Bullrich hace política, Grabois traiciona.
Tras las elecciones, Patricia Bullrich rápidamente brindó su apoyo al candidato que la había insultado personalmente. A cambio de eso, el mencionado candidato tomó casi literalmente la propuesta política que había llevado Patricia Bullrich a las elecciones, cambiando la consigna «Terminar con la casta» por la consigna «Acabar con el kirchnerismo».
Eso indigna a los progresistas porque indigna todo lo que no coincida con su ombligo y, en lugar de razonarlo como una acción política, lo sacan del terreno de la disputa por el poder para colocarlo en el sentimentalismo del odio, el moralismo de la «miseria humana» o cualquier otro territorio sagrado, irracional y, por lo tanto, indiscutible.
Poco tiempo atrás –muy poco tiempo atrás como para haberlo olvidado– el candidato Juan Grabois, que había hecho una campaña política contra las propuestas de Massa y lo había señalado como su límite («Ni en pedo vamos a votar a este sinvergüenza, vendepatria y cagador de Massa. No hay forma de que nos volamos a comer un Scioli o un Alberto, no me lo vas a poder explicar, Cristina»), dio una voltereta en el aire y bajó todo su programa. Es decir que se cagó en sus compañeros, en sus militantes y sus votantes: se sumó a la campaña de Massa. Teatralmente, le entregó a Massa un mamotreto mientras le decía que le dejaba el programa para que lo aplicara: había perdido por paliza pero vendía su apoyo a cambio de poder realizar para la televisión ese acto de clown.
Así, el instigador de la reforma agraria de los herederos desafortunados, se sumaba a juntarle votos al ministro del 40% de pobreza. Quizás sea una forma de contraprestación, por parte de Grabois, que compensa el incremento de pobres en su organización gracias a las políticas que aplica el ex militante liberal.
Grabois no arriesga mucho con estas constantes piruetas políticas: nadie lo vota y no hay régimen democrático en la UTEP, que es una organización de pobres dirigida por universitarios rubios y peronistas. Se puede dar ese lujo.
Si la política fuera un asunto de afectos y rencores personales, lo de Bullrich sería inentendible y lo de Grabois sería razonable, ya que Massa nunca lo agravió. Massa no ataca en público, cumple a rajatabla el consejo que el viejo Saadi le dio a Menem para ganar las elecciones: no hablar mal de nadie, hablar bien de todos, abrazar a los niños y a los ancianos.
Pero si la política es la estructuración de un programa y una propuesta para una sociedad, entonces lo de Bullrich es una acción eminentemente política, mientras que lo de Grabois es la actitud de un mercenario en oferta.
Milei desconfía del liberalismo; Massa, no.

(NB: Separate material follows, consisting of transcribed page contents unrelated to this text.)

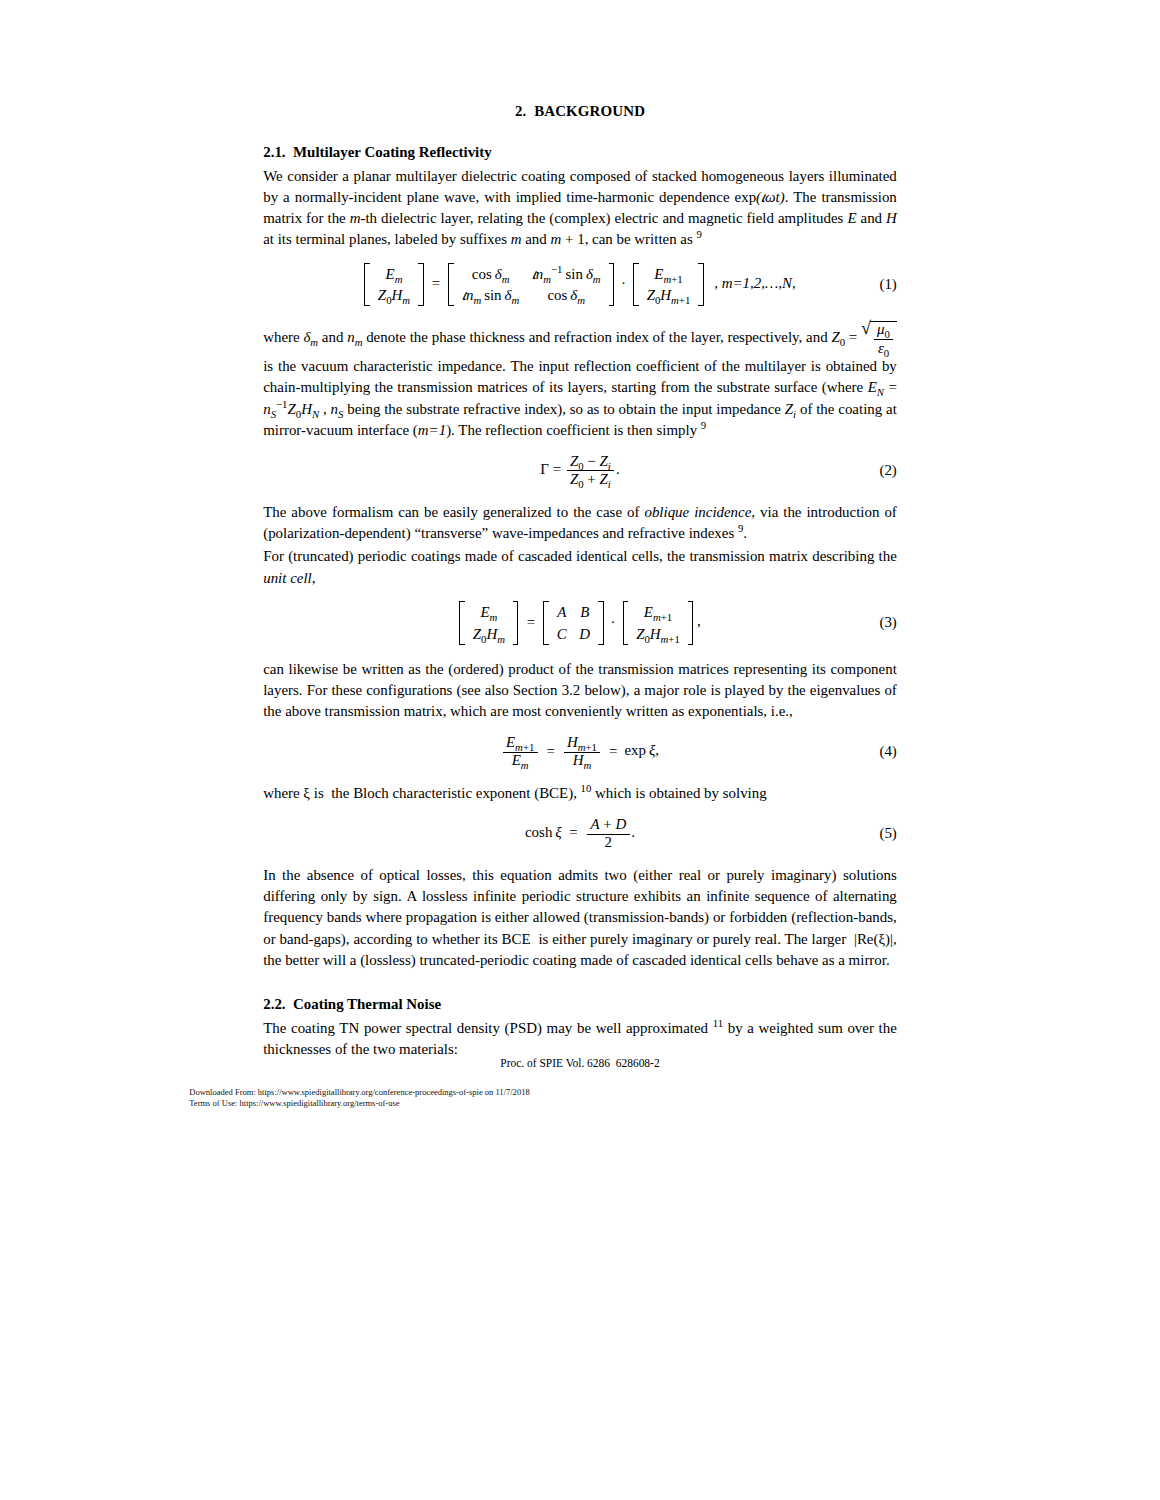2. BACKGROUND
2.1. Multilayer Coating Reflectivity
We consider a planar multilayer dielectric coating composed of stacked homogeneous layers illuminated by a normally-incident plane wave, with implied time-harmonic dependence exp(𝜄ωt). The transmission matrix for the m-th dielectric layer, relating the (complex) electric and magnetic field amplitudes E and H at its terminal planes, labeled by suffixes m and m + 1, can be written as 9
| E m |
| Z 0 H m |
=
| cos δ m | 𝜄n m −1 sin δ m |
| 𝜄n m sin δ m | cos δ m |
·
| E m +1 |
| Z 0 H m +1 |
, m=1,2,…,N,
(1)
where δm and nm denote the phase thickness and refraction index of the layer, respectively, and Z0 = μ0 ε0 is the vacuum characteristic impedance. The input reflection coefficient of the multilayer is obtained by chain-multiplying the transmission matrices of its layers, starting from the substrate surface (where EN = nS−1Z0HN , nS being the substrate refractive index), so as to obtain the input impedance Zi of the coating at mirror-vacuum interface (m=1). The reflection coefficient is then simply 9
Γ = Z0 − Zi Z0 + Zi .
(2)
The above formalism can be easily generalized to the case of oblique incidence, via the introduction of (polarization-dependent) “transverse” wave-impedances and refractive indexes 9.
For (truncated) periodic coatings made of cascaded identical cells, the transmission matrix describing the unit cell,
| E m |
| Z 0 H m |
=
| A | B |
| C | D |
·
| E m +1 |
| Z 0 H m +1 |
,
(3)
can likewise be written as the (ordered) product of the transmission matrices representing its component layers. For these configurations (see also Section 3.2 below), a major role is played by the eigenvalues of the above transmission matrix, which are most conveniently written as exponentials, i.e.,
Em+1 Em = Hm+1 Hm = exp ξ,
(4)
where ξ is the Bloch characteristic exponent (BCE), 10 which is obtained by solving
cosh ξ = A + D 2 .
(5)
In the absence of optical losses, this equation admits two (either real or purely imaginary) solutions differing only by sign. A lossless infinite periodic structure exhibits an infinite sequence of alternating frequency bands where propagation is either allowed (transmission-bands) or forbidden (reflection-bands, or band-gaps), according to whether its BCE is either purely imaginary or purely real. The larger |Re(ξ)|, the better will a (lossless) truncated-periodic coating made of cascaded identical cells behave as a mirror.
2.2. Coating Thermal Noise
The coating TN power spectral density (PSD) may be well approximated 11 by a weighted sum over the thicknesses of the two materials:
Proc. of SPIE Vol. 6286 628608-2
Downloaded From: https://www.spiedigitallibrary.org/conference-proceedings-of-spie on 11/7/2018
Terms of Use: https://www.spiedigitallibrary.org/terms-of-use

Cuando Milei se indigna porque hay periodistas «ensobrados» o medios que lo «operan» traiciona las bases de lo que él mismo presenta como su pensamiento. Para un liberal, los precios determinan no sólo el valor sino también el sentido de los intercambios. Es decir, no hay esencias absolutas: hay objetos relativamente deseados para satisfacer algún anhelo a cierto precio. Que haya periodistas que vendan sus opiniones o que haya medios que se presten, por alguna suma, a desarrollar noticias falsas sobre los candidatos, no encuentra modo de ser cuestionado desde ninguno de sus planteos teóricos.
El liberalismo de Milei debería conducirlo, para ser consecuente, a pagar más por esas opiniones. Pero carece de suficiente dinero, pues no hay suficientes aportes para su campaña. Milei es un producto que (a juicio de los precios que determinan la verdad de las cosas, de los mercados) no vale lo que dice que vale. La recurrencia a valores extraeconómicos, como la verdad o la moralidad, es sólo una expresión de la inviabilidad del liberalismo económico para estructurar una sociedad.
El peronismo, que ha desarrollado la ideología liberal de manera más sustantiva, no duda en comprar y vender lo que sea.